The women I payed my respect to in the last years are well-established today. Rebecca Murphey is one of the most notable JavaScripters in the world. Lea Verou is a well-known speaker, working for the W3C. Silvia Pfeiffer is now co-editor of the HTML5 specification, the most important technical standard for frontend devs like me. Shelley Powers, a long-term JavaScript writer, wrote a book on Node.js. fantasai is rocking the W3C CSS WG, pushing out specifications to Candidate Recommendation. Divya Manian was hired by Opera and recently Adobe, doing developer evangelism and webstandards documentation. Just to name a few. No doubt that these women significantly contribute to web development and the community in general. I personally benefit from their work every day. And I’m grateful to work with people like Tiffany Conroy, like recently at the JavaScript for Absolute Beginners workshop. Every day I discover more and more women in the field, marvelling at their blog articles and Github projects.

So who should I pick this year? In 2010 I picked eleven individuals, today I would need to name fifty at minimum. I could name Garann Means, a JavaScript developer at Etsy, whose blog posts I love to read. And Irene Ros, active in the Backbone.js community, working for Bocoup. And Mary Rose Cook, Indie game programmer (Pistol Slut, Empty Black) and author of Andro.js and Machine.js. And Elise Huard who is bringing more functional programming and other CS wisdom into the JavaScript and Ruby world. And Tiffany B. Brown, part of the Opera developer relations team. And Irina Dumitrascu, who gave a powerful and motivating talk on Test-Driven Development at the apps.berlin.js meetup I’m co-organizing. And Laura Doktorova, who wrote the JavaScript templating engine doT. And so on.

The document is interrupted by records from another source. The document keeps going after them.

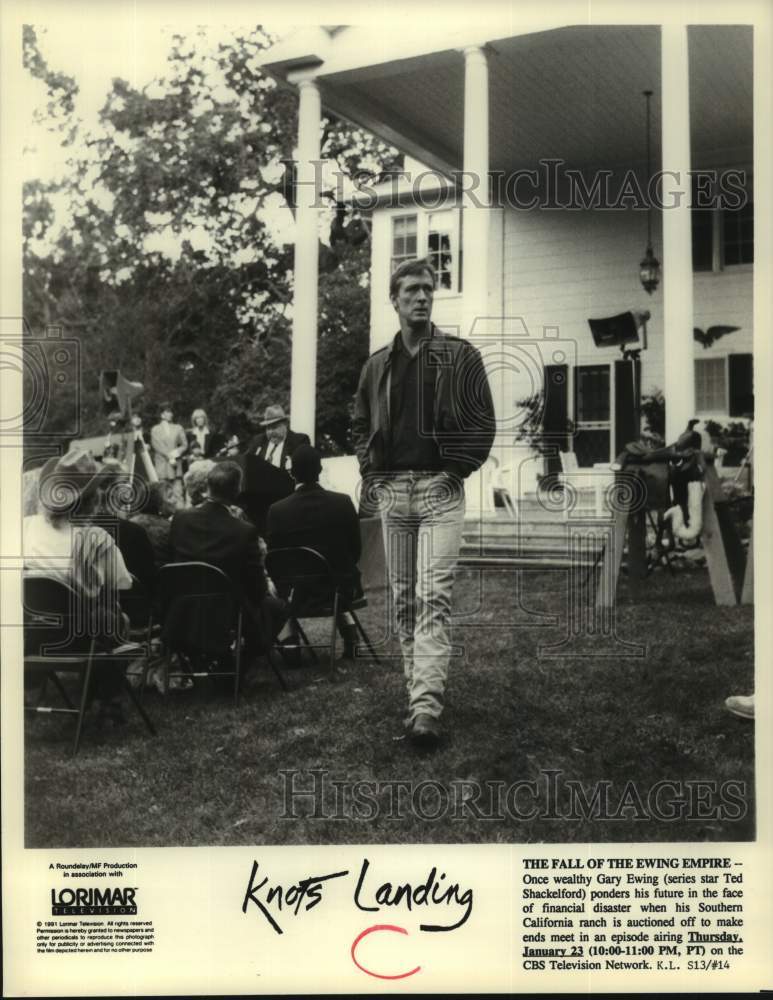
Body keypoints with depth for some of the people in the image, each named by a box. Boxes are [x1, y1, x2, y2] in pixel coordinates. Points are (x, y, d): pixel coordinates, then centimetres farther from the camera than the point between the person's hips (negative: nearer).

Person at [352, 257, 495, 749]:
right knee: (404, 598, 9)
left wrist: (456, 470, -9)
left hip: (440, 489, -5)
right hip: (391, 491, 5)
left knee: (433, 597, -14)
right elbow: (360, 425, 20)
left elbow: (484, 424, -2)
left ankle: (426, 707, -18)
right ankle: (421, 687, 22)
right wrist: (372, 474, 8)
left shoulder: (460, 356, 0)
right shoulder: (378, 364, 12)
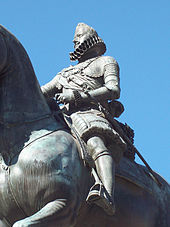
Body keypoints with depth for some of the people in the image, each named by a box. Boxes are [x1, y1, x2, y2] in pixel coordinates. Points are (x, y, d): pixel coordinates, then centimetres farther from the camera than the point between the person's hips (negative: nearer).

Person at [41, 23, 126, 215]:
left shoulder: (106, 62, 23)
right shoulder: (66, 73, 41)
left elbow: (114, 90, 4)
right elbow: (42, 92, 39)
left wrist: (79, 95, -8)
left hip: (89, 112, -7)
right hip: (62, 116, 7)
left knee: (96, 144, -40)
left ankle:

Most of these women are well-accepted in the specific tech field they are involved in. They’re working for browser vendors or huge enterprises, speaking at top-notch conferences, writing books published by O’Reilly and such. That is, these few are already highly visible. Everyone in web dev who doesn’t close their eyes actively needs to recognize them. It’s clear that there are excellent female developers and computer scientists. But “Rebecca Murphey and Lea Verou can’t be everywhere at once”, as Garann Means once put it. It’s great to name inspiring role models who made it. It’s probably harder to actually make web development and programming accessible for everyone, on all levels. You don’t have to be exceptionally talented, self-confident or extroverted to deserve respect, visibility and of course a well-paid job in the industry. Nobody’s a natural in programming, but everyone should have the opportunity to enter the field and get the necessary support to advance. In addition to naming a few stars (well, they are stars for me) I’d like to draw attention to the thousands of female developers who aren’t as visible yet. I’d like to point to initiatives who help people to get into technology, web development and programming:

  • Rails Girls – World-wide movement that teaches Ruby on Rails and web development basics.
  • Black Girls Code – Programming classes for girls of color, mostly US, but also South Africa.
  • Skillcrush – Startup that sends a newsletter that explains basic web dev terms, tutorials soon to come.
  • Geek Girl Meetup – Unconference for geek women, world-wide.